→ **What is expected**
Wherever the word "mismo" occurs in the listing below, copy that whole line.

→ **Input records**
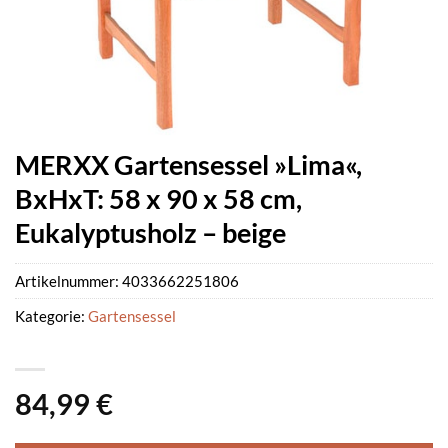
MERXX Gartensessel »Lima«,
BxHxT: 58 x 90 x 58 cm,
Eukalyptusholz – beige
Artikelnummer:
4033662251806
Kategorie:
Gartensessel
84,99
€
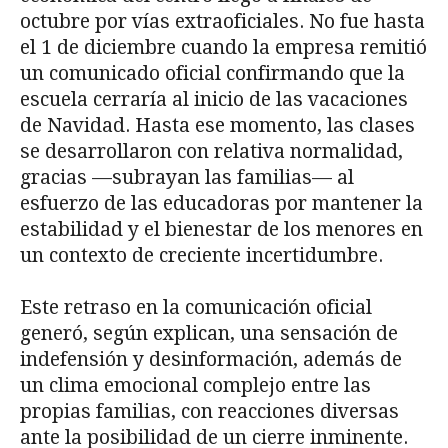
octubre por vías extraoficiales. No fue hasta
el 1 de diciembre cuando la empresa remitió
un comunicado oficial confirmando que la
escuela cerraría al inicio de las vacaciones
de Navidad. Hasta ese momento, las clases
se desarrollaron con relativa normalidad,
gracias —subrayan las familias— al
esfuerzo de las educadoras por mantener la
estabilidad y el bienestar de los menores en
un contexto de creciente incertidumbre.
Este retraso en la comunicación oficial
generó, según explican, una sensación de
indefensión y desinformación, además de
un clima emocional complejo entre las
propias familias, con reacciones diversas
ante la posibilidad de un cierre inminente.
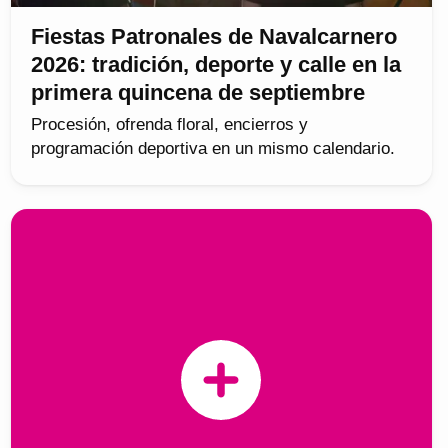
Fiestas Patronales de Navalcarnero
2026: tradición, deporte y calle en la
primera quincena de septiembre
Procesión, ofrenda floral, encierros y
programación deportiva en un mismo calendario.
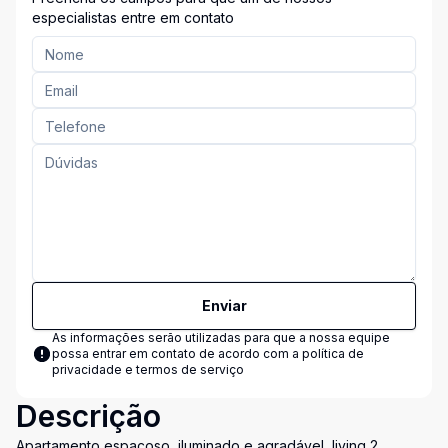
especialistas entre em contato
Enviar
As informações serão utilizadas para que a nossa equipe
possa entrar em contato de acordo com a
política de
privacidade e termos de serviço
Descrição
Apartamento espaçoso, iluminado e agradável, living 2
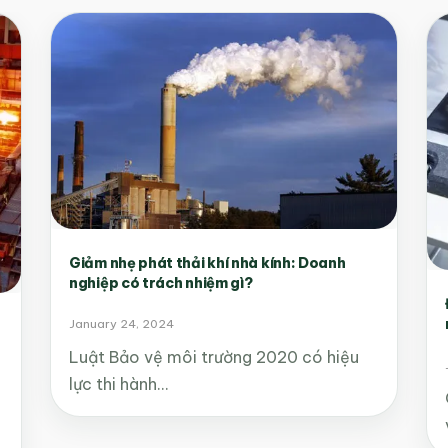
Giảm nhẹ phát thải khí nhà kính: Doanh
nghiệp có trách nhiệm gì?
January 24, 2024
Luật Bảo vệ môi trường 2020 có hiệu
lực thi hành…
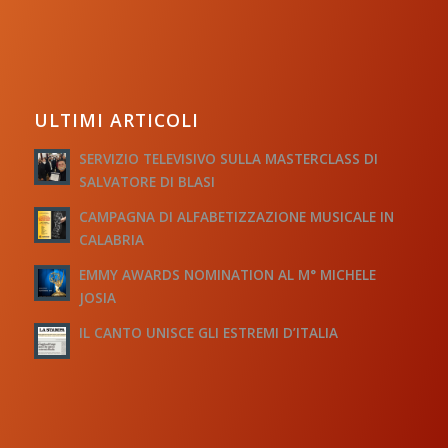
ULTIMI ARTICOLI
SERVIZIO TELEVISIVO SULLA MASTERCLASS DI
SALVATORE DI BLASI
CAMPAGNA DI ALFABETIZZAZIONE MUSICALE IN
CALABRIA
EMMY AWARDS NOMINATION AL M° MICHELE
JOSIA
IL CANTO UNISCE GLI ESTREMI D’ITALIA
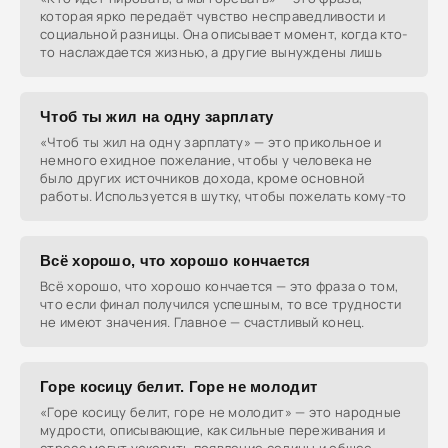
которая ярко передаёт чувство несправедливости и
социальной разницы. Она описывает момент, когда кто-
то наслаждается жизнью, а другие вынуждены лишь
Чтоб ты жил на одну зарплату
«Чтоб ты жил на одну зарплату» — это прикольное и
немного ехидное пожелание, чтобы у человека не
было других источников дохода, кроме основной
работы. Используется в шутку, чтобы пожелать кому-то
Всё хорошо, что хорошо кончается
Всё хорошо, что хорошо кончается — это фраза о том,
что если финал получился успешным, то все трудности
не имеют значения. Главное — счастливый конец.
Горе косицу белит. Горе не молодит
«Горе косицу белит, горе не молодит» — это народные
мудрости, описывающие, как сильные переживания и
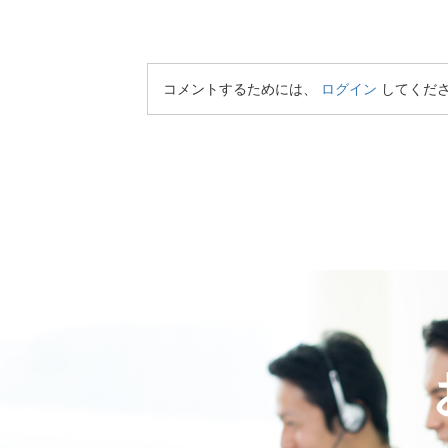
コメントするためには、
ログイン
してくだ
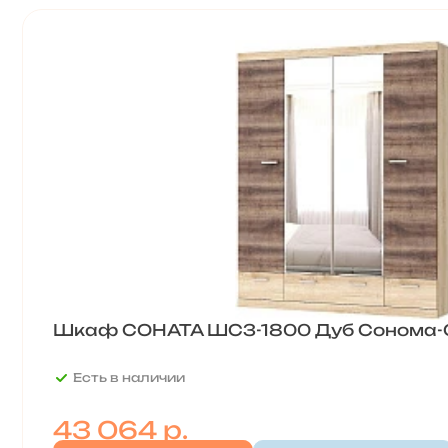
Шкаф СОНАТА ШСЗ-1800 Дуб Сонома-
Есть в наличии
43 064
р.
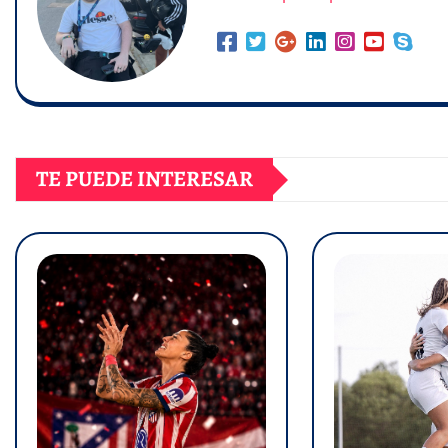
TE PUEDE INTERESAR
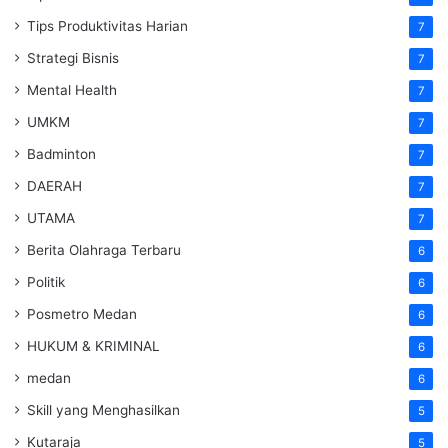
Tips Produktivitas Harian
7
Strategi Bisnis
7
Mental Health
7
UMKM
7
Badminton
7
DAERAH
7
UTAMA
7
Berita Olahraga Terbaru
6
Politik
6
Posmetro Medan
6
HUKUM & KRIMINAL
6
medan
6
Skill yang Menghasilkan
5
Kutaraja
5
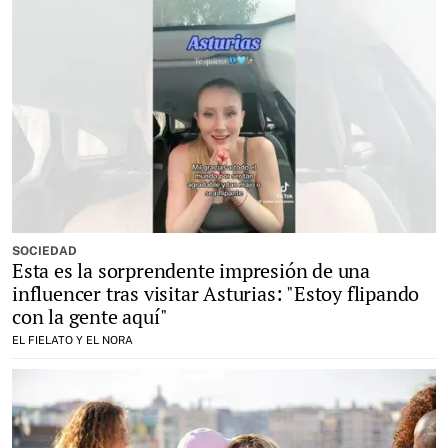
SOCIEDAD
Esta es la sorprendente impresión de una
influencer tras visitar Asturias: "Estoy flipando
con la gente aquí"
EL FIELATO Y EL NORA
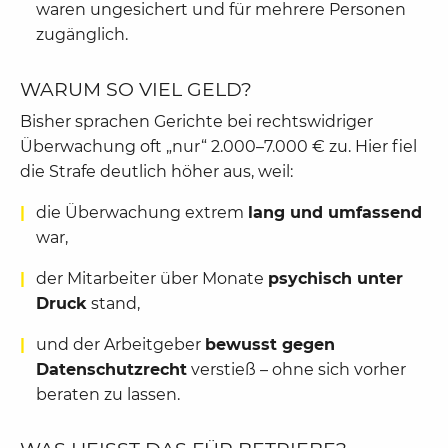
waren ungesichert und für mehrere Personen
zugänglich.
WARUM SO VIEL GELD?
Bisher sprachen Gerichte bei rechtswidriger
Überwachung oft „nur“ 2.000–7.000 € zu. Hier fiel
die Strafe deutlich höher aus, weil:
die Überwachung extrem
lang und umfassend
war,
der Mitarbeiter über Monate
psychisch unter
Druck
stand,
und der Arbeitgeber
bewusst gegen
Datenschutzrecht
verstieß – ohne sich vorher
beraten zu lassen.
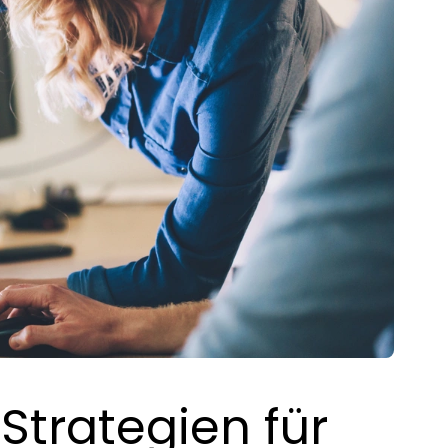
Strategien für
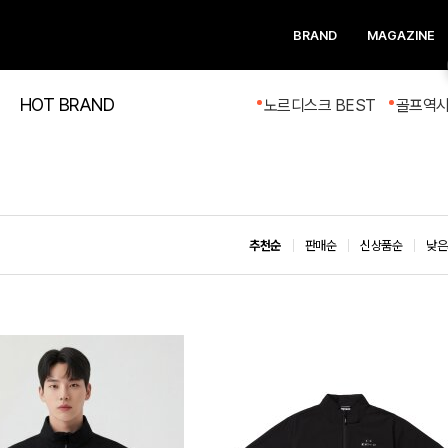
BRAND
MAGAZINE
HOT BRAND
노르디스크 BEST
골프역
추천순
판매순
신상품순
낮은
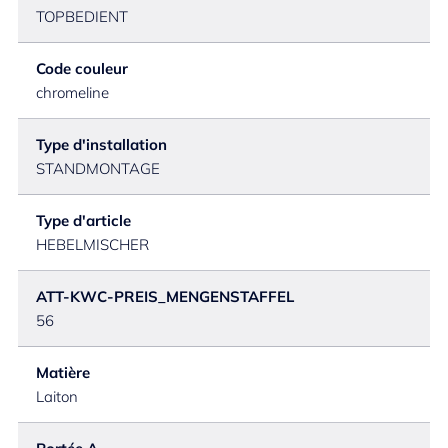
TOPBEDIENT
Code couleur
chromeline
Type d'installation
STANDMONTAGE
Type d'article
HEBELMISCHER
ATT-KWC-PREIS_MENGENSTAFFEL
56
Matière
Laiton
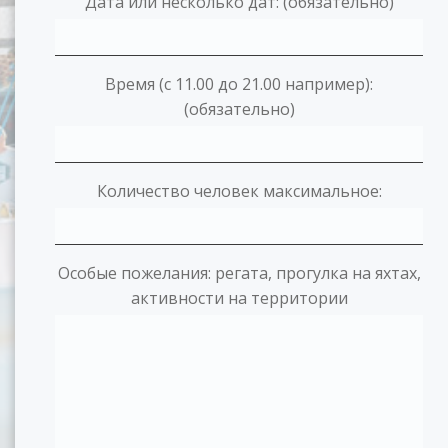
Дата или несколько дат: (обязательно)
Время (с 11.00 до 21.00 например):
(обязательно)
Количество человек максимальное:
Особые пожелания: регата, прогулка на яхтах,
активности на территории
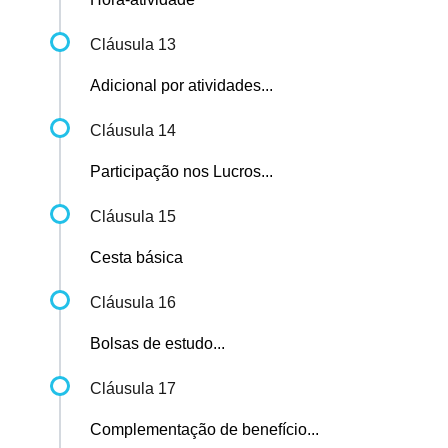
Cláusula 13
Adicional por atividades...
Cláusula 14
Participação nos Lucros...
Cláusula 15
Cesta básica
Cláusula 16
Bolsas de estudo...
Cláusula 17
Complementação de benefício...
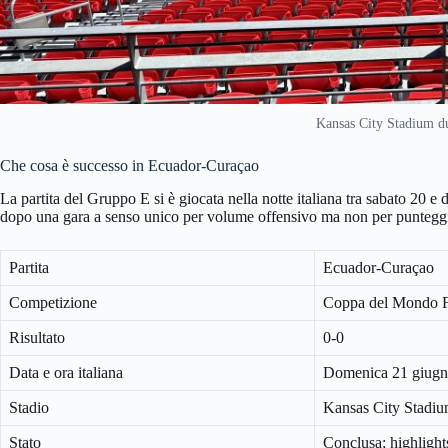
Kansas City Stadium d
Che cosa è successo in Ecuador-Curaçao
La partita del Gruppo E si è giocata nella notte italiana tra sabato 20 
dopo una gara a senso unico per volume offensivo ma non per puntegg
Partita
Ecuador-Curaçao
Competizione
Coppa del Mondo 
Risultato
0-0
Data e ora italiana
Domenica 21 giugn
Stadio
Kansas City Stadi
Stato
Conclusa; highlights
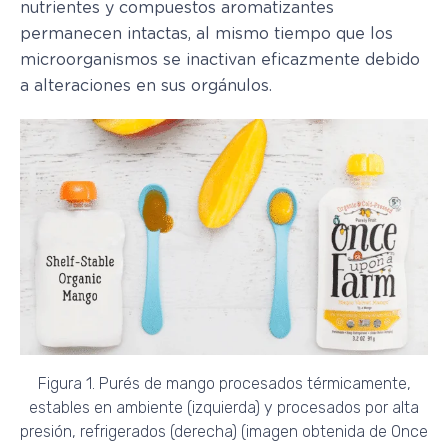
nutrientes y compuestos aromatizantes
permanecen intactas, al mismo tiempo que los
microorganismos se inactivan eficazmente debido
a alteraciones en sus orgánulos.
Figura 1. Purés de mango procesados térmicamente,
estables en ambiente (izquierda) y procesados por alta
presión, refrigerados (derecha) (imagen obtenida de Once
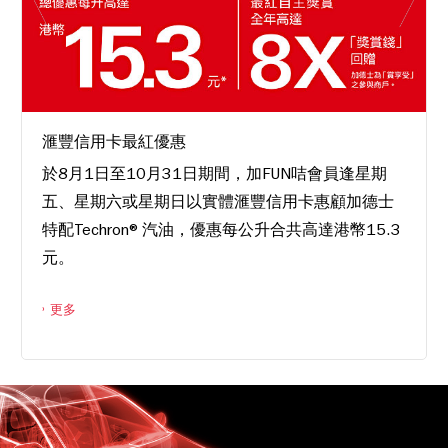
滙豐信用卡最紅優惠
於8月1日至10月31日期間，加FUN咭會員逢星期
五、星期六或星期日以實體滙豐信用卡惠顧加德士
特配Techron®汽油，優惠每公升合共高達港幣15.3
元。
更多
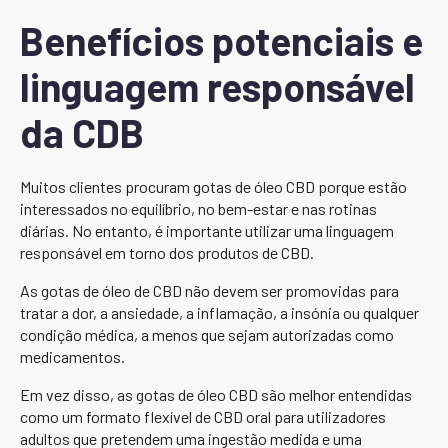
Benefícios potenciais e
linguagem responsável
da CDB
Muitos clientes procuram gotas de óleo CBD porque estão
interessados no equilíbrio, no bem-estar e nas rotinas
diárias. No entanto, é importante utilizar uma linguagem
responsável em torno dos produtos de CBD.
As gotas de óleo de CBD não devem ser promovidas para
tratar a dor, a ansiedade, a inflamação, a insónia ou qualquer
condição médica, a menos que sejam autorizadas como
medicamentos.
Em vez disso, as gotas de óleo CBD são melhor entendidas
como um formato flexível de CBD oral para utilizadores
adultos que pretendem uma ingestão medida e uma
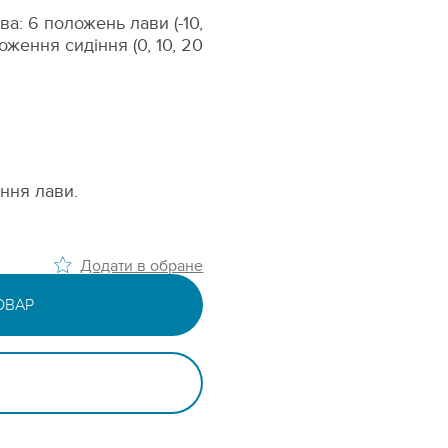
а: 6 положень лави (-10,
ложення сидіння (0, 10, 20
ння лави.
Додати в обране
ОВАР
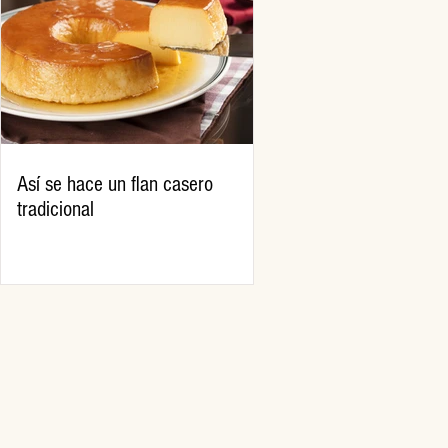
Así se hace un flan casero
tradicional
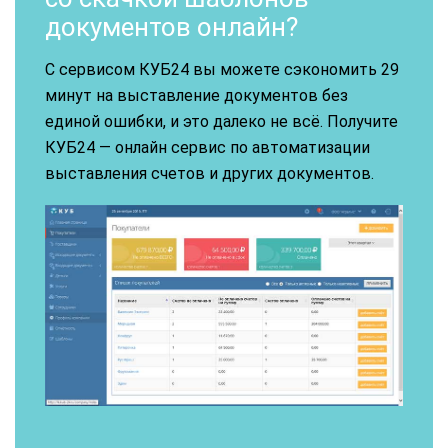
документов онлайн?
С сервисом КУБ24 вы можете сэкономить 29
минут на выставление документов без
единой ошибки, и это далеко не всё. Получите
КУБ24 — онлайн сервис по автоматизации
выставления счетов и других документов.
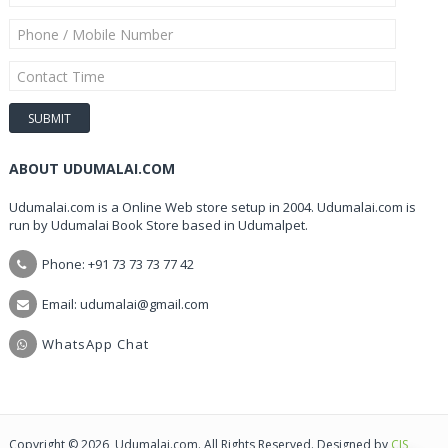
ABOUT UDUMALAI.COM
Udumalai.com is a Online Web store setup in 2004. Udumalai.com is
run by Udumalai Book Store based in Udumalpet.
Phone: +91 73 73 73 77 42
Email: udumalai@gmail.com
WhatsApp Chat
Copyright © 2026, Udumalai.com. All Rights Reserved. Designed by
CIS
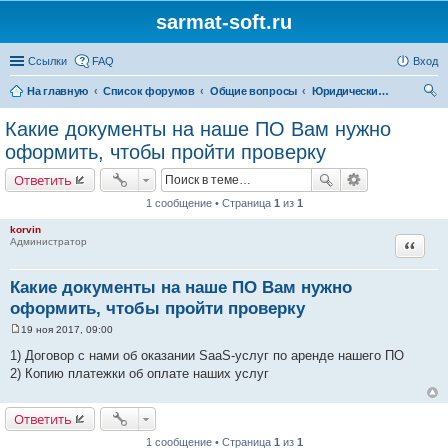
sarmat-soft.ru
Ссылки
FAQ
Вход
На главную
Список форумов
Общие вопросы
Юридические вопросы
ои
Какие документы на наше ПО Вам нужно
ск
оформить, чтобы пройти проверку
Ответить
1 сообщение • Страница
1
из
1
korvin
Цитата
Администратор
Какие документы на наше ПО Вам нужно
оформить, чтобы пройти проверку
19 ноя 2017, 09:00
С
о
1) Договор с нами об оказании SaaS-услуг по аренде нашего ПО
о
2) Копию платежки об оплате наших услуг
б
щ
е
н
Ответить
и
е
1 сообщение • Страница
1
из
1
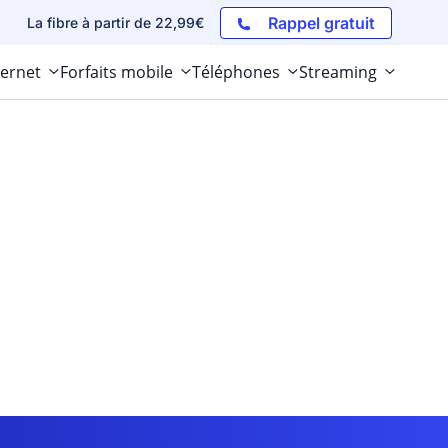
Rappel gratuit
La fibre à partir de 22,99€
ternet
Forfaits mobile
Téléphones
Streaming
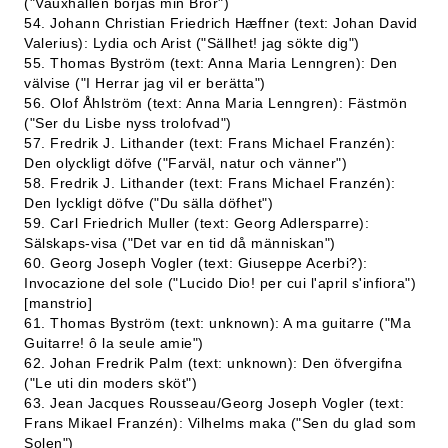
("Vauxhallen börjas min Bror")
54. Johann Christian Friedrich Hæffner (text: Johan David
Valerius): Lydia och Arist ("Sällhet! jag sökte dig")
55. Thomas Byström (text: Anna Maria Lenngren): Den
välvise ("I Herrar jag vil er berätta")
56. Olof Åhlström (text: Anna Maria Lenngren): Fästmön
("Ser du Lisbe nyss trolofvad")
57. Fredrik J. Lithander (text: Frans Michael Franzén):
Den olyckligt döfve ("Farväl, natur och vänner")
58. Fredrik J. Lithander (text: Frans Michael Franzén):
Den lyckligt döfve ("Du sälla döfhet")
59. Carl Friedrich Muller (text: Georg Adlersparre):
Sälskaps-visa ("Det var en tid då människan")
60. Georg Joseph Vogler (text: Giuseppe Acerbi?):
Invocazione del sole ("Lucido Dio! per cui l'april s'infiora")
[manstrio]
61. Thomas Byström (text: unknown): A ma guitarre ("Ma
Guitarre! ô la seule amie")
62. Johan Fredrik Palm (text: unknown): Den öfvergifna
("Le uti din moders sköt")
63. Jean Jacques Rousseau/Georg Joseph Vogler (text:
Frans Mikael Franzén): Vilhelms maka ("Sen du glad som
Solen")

→ **Solved exercise**
programación deportiva en un mismo calendario.
permanecen intactas, al mismo tiempo que los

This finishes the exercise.